[AVAILABLE RECORDS]:

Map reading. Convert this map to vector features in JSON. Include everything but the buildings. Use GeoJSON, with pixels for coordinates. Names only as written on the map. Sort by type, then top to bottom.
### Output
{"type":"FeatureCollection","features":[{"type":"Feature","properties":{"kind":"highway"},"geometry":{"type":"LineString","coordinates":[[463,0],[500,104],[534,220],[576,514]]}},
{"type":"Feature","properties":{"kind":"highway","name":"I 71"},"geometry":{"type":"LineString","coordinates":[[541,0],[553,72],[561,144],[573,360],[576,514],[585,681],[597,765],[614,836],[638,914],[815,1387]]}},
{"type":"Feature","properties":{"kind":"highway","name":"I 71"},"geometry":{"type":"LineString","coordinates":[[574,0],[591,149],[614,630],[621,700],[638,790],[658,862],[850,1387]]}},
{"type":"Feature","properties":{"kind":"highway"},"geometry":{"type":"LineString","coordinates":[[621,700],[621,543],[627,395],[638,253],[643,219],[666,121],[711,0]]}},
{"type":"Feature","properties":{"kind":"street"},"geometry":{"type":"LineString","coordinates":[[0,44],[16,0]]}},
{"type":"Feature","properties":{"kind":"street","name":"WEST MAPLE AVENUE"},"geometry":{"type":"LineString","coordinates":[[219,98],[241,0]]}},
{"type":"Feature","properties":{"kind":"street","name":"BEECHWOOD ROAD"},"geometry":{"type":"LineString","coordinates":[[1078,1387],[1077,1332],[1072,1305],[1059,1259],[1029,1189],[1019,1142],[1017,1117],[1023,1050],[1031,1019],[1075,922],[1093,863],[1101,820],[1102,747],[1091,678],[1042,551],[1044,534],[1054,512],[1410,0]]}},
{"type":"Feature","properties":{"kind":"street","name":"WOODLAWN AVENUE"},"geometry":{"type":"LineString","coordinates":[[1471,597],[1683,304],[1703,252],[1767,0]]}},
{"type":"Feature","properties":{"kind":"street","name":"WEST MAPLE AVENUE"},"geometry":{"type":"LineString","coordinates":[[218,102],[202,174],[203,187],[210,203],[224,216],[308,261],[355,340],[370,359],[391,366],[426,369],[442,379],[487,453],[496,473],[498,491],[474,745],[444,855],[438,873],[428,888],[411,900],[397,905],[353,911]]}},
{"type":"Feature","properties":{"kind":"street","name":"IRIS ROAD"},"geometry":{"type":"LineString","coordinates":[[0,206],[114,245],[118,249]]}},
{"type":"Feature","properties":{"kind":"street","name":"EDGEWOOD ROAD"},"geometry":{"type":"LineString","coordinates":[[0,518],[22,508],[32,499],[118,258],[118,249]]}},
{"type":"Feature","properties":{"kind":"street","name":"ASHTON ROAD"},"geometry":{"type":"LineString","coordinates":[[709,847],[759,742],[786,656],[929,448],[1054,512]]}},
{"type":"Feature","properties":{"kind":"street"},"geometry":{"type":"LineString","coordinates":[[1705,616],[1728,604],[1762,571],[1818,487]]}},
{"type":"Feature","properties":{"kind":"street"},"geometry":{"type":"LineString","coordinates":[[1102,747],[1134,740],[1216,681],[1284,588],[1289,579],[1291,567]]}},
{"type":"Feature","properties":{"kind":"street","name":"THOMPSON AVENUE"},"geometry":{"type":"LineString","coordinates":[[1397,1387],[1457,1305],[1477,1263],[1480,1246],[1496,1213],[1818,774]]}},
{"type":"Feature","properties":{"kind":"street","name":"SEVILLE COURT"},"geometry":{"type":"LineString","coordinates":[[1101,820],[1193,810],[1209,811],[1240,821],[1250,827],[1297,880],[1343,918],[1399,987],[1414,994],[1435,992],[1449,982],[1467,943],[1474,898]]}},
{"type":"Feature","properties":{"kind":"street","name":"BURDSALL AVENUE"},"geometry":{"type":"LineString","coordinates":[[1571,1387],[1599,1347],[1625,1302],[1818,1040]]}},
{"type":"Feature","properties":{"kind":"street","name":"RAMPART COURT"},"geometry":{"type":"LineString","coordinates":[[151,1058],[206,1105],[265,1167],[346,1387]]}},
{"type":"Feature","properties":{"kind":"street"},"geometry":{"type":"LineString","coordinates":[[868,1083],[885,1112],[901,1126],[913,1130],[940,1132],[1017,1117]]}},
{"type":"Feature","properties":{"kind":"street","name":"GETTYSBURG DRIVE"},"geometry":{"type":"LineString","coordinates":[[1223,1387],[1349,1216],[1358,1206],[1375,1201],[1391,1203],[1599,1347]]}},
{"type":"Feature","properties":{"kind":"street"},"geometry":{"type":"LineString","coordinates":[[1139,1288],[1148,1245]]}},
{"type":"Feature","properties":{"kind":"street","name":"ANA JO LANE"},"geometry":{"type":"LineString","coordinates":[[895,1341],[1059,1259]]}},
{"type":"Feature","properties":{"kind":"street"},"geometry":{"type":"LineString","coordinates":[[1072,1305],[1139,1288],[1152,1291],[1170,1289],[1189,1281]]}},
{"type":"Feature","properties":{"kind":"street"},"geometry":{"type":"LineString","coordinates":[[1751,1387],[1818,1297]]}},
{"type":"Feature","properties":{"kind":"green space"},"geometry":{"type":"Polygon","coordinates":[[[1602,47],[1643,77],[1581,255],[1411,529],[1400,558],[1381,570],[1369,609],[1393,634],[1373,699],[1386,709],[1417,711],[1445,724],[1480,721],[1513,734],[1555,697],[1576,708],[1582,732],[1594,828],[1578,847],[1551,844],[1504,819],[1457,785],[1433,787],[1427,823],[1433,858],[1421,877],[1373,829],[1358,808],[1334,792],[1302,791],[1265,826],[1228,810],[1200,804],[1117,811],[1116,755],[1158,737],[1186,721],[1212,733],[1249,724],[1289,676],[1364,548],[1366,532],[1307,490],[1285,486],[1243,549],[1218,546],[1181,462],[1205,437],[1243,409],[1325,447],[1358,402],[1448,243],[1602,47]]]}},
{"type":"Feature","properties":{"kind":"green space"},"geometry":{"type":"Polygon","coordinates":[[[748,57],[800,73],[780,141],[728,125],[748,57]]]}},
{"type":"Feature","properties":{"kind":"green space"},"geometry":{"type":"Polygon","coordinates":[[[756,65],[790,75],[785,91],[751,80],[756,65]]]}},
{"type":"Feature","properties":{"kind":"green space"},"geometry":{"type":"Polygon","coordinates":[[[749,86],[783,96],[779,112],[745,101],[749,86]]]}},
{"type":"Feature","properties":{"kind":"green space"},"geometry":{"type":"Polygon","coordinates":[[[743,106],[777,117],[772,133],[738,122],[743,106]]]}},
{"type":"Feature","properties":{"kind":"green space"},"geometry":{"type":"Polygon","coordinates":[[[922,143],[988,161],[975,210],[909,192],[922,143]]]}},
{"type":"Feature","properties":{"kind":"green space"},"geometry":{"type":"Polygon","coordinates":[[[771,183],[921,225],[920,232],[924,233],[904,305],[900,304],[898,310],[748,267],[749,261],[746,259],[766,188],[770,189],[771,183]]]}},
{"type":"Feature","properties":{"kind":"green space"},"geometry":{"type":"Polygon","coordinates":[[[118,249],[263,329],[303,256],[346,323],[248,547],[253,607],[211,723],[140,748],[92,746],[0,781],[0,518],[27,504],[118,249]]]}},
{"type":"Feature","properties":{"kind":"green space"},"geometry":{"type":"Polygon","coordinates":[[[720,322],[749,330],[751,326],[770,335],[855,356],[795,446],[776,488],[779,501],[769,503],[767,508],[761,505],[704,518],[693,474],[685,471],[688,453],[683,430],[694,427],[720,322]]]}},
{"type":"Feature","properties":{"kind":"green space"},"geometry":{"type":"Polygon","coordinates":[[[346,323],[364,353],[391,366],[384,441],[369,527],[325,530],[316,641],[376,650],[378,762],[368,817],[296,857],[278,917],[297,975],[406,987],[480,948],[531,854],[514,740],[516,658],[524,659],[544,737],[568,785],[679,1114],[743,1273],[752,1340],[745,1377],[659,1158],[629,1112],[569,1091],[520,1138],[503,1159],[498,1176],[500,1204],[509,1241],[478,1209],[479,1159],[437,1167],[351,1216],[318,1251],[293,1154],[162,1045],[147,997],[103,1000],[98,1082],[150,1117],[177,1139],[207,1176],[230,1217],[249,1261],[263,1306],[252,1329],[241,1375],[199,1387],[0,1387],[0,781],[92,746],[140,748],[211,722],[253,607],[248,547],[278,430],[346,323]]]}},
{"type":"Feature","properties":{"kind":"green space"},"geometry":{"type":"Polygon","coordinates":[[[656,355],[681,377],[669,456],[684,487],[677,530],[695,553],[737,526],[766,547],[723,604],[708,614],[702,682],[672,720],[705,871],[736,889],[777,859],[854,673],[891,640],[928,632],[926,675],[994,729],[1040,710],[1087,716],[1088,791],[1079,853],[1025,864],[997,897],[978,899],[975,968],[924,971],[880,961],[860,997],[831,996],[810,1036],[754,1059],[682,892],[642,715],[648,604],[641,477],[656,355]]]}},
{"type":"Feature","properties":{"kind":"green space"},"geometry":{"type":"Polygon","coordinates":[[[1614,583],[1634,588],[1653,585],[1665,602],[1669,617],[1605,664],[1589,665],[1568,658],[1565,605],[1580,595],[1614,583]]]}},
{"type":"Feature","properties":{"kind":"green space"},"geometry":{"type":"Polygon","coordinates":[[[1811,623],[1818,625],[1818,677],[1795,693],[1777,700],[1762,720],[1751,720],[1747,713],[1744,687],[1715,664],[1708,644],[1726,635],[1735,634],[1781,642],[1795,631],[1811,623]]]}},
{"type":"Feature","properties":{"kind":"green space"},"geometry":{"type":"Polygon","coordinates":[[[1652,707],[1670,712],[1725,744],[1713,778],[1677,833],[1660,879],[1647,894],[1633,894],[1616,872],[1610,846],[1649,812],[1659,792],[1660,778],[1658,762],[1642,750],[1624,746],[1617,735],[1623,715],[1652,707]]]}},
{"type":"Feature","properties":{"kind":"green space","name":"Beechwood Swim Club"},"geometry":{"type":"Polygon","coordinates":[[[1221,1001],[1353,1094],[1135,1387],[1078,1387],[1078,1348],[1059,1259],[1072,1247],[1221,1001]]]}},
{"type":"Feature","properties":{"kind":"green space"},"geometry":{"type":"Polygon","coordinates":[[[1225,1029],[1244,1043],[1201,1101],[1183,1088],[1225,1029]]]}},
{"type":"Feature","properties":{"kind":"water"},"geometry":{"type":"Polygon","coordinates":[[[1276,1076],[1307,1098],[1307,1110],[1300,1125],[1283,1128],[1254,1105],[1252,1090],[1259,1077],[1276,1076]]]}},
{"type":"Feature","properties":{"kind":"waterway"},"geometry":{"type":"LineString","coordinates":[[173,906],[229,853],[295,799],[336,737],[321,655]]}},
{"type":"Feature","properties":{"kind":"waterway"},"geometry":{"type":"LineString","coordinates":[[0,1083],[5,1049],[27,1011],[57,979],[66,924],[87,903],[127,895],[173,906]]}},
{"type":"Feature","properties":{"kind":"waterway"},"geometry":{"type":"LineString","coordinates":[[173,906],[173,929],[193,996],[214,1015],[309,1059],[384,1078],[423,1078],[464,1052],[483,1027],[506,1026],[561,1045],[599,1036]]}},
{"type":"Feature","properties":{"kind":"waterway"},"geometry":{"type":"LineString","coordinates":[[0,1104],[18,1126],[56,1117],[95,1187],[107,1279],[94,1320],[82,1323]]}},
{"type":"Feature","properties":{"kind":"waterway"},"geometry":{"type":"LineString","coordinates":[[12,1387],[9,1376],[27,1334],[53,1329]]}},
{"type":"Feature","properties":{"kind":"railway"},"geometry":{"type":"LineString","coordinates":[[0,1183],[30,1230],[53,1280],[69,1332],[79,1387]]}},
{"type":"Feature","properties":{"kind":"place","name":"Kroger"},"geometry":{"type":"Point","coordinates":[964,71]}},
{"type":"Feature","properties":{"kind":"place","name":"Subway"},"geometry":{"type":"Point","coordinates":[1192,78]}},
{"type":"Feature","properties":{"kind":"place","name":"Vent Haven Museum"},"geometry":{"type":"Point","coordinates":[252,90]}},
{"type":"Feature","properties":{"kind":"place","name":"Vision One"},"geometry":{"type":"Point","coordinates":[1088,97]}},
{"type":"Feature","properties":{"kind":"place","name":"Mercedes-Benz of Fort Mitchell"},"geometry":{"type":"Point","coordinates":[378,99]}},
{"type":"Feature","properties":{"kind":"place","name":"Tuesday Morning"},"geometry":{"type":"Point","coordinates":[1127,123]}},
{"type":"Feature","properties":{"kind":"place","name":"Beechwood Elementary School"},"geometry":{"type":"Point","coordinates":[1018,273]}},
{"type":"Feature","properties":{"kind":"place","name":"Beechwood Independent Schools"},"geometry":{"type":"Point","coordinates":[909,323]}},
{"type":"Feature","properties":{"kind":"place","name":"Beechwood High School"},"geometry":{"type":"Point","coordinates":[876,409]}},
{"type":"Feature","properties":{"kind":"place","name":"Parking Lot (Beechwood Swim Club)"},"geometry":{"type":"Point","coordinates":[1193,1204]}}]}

[YOUR TASK]: Every line above in which the word "waterway" is present must be copied into the answer.

[ANSWER BOX]:
{"type":"Feature","properties":{"kind":"waterway"},"geometry":{"type":"LineString","coordinates":[[173,906],[229,853],[295,799],[336,737],[321,655]]}},
{"type":"Feature","properties":{"kind":"waterway"},"geometry":{"type":"LineString","coordinates":[[0,1083],[5,1049],[27,1011],[57,979],[66,924],[87,903],[127,895],[173,906]]}},
{"type":"Feature","properties":{"kind":"waterway"},"geometry":{"type":"LineString","coordinates":[[173,906],[173,929],[193,996],[214,1015],[309,1059],[384,1078],[423,1078],[464,1052],[483,1027],[506,1026],[561,1045],[599,1036]]}},
{"type":"Feature","properties":{"kind":"waterway"},"geometry":{"type":"LineString","coordinates":[[0,1104],[18,1126],[56,1117],[95,1187],[107,1279],[94,1320],[82,1323]]}},
{"type":"Feature","properties":{"kind":"waterway"},"geometry":{"type":"LineString","coordinates":[[12,1387],[9,1376],[27,1334],[53,1329]]}},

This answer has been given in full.